Begin at the top of the entries below and write out every line through the one containing "right wrist: (558, 404)", excluding pictures.

----

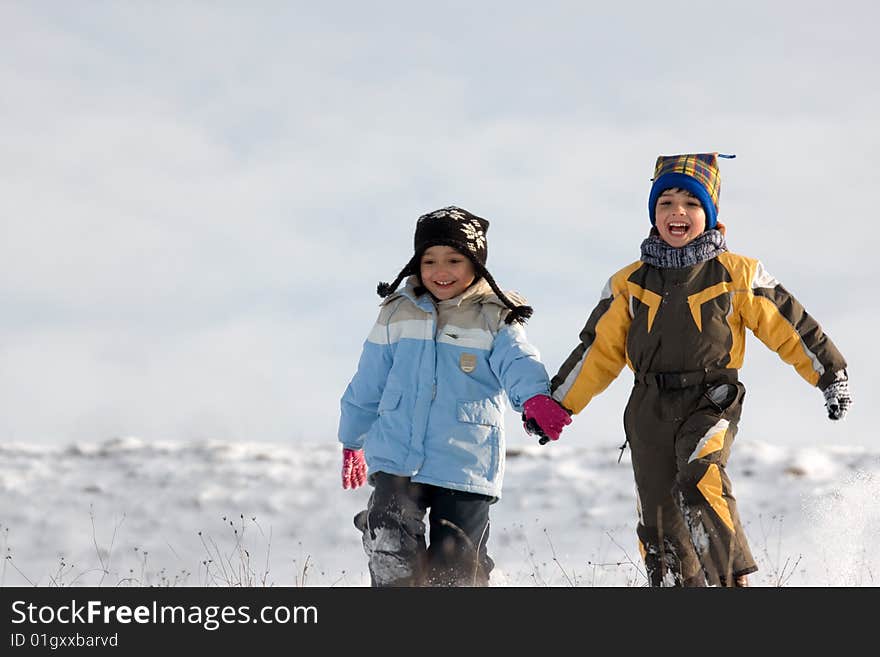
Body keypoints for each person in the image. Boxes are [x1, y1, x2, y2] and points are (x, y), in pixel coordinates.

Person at [547, 153, 852, 587]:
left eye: (691, 203)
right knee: (658, 517)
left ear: (708, 213)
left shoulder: (736, 273)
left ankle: (731, 582)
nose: (677, 212)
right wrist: (558, 404)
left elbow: (790, 325)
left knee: (700, 475)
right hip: (648, 405)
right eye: (665, 202)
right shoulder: (629, 282)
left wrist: (830, 374)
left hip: (711, 398)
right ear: (653, 213)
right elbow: (598, 350)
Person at [338, 206, 571, 587]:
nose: (440, 271)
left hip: (465, 459)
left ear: (476, 265)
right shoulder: (396, 313)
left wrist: (534, 399)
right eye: (429, 260)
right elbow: (367, 382)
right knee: (389, 533)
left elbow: (519, 363)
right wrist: (352, 438)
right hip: (398, 455)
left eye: (454, 260)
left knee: (457, 565)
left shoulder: (495, 316)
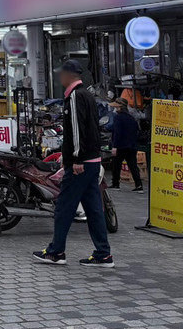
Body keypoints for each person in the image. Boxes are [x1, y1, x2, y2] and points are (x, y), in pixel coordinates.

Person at [34, 59, 113, 268]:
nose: (60, 77)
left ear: (69, 75)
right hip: (92, 161)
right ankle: (103, 254)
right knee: (94, 208)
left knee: (64, 206)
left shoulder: (76, 96)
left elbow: (77, 130)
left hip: (82, 163)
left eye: (62, 74)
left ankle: (55, 252)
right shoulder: (86, 95)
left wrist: (76, 158)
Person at [108, 99, 142, 193]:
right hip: (131, 146)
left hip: (120, 146)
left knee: (116, 165)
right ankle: (139, 185)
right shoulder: (131, 118)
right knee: (133, 166)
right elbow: (136, 132)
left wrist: (114, 146)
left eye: (116, 107)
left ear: (119, 107)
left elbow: (117, 133)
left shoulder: (118, 118)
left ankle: (115, 184)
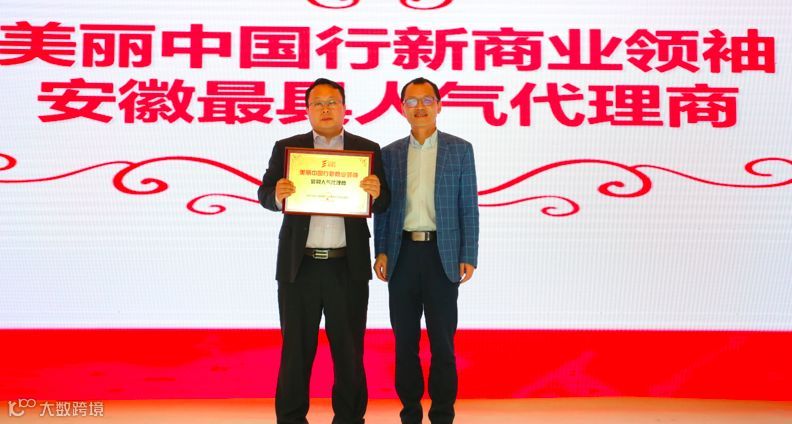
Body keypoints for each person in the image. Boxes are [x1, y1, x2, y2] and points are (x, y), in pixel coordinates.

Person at [258, 78, 390, 424]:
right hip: (298, 267)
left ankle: (349, 418)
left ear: (344, 108)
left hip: (347, 266)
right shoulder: (288, 148)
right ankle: (291, 419)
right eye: (317, 103)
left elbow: (385, 201)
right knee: (295, 352)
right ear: (307, 110)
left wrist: (377, 192)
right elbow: (264, 193)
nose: (325, 109)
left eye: (332, 102)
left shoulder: (366, 149)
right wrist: (277, 195)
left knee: (349, 352)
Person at [373, 77, 479, 424]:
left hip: (442, 256)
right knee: (404, 343)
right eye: (411, 101)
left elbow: (468, 207)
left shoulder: (460, 150)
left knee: (442, 344)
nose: (419, 107)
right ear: (402, 108)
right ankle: (410, 413)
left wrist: (469, 254)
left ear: (439, 105)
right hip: (402, 255)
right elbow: (384, 209)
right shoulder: (389, 154)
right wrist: (381, 250)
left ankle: (443, 414)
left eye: (427, 100)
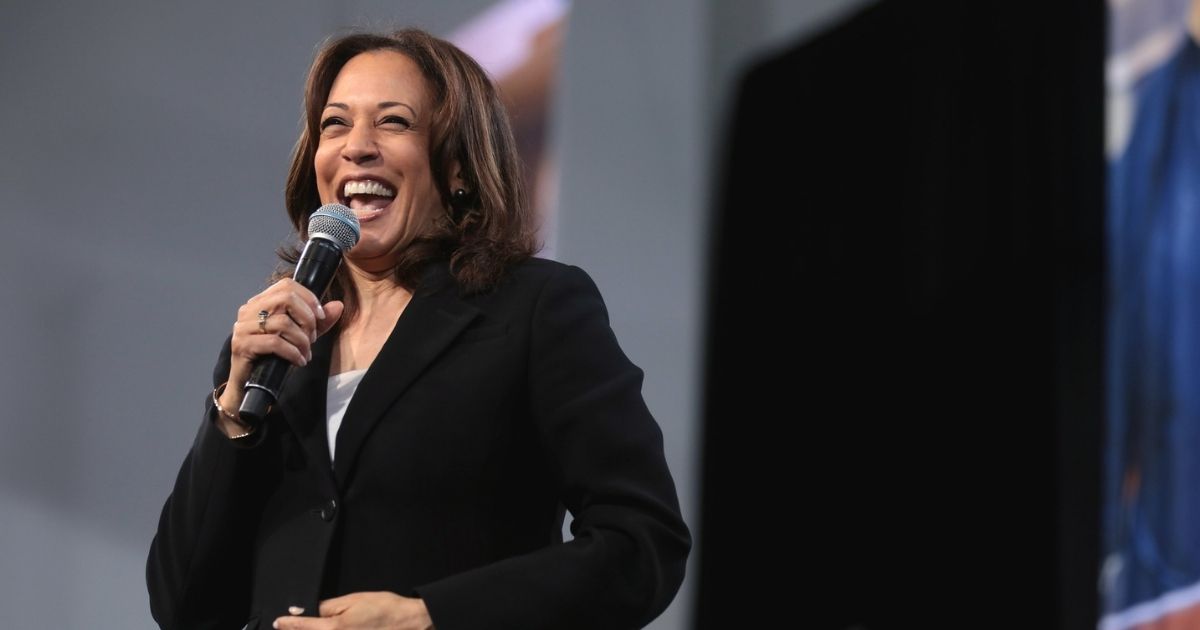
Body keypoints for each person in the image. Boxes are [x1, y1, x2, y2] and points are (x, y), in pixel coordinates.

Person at [146, 27, 691, 630]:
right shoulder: (276, 345)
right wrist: (231, 412)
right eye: (335, 124)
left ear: (456, 167)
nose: (357, 147)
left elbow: (642, 545)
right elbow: (183, 605)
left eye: (394, 122)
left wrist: (432, 617)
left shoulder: (535, 309)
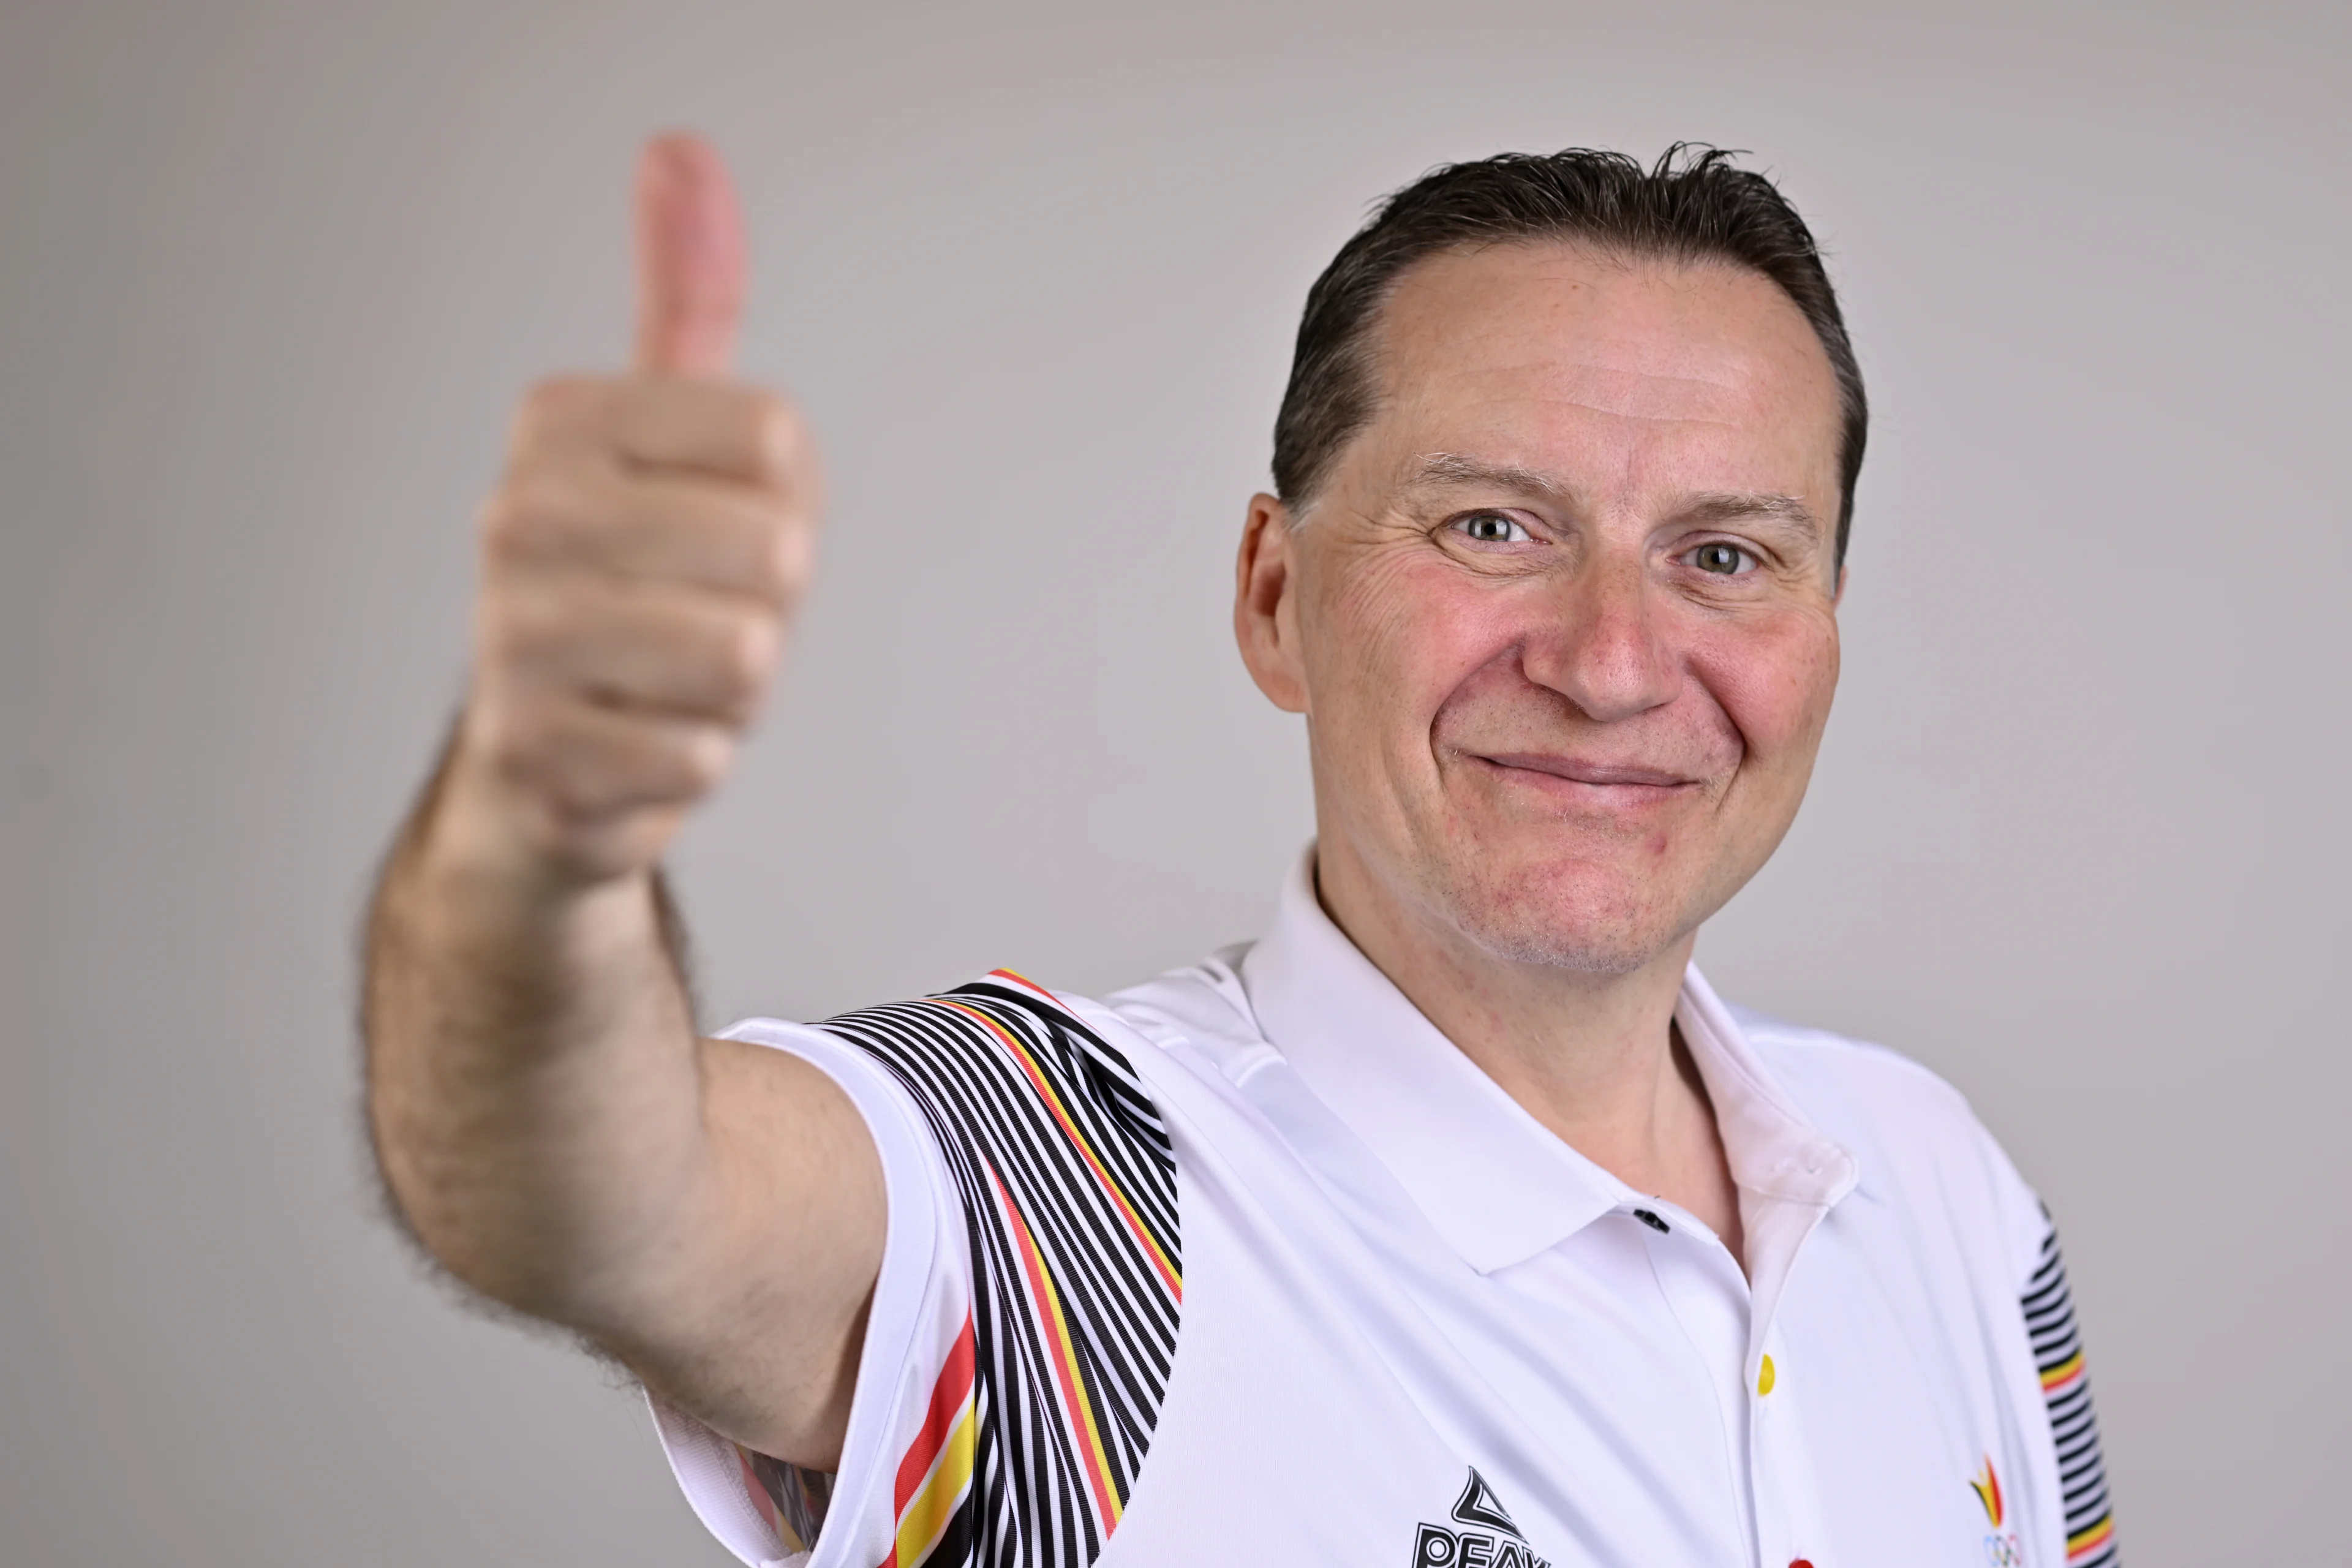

----

Your response -
Body keypoints for each person in the image. Boxes are [x1, y1, x2, y2] and points are (x, y), in pixel coordinates.

Person at [547, 153, 852, 587]:
left eye: (691, 203)
right knee: (658, 517)
left ear: (708, 213)
left shoulder: (736, 273)
left ankle: (731, 582)
nose: (677, 212)
right wrist: (558, 404)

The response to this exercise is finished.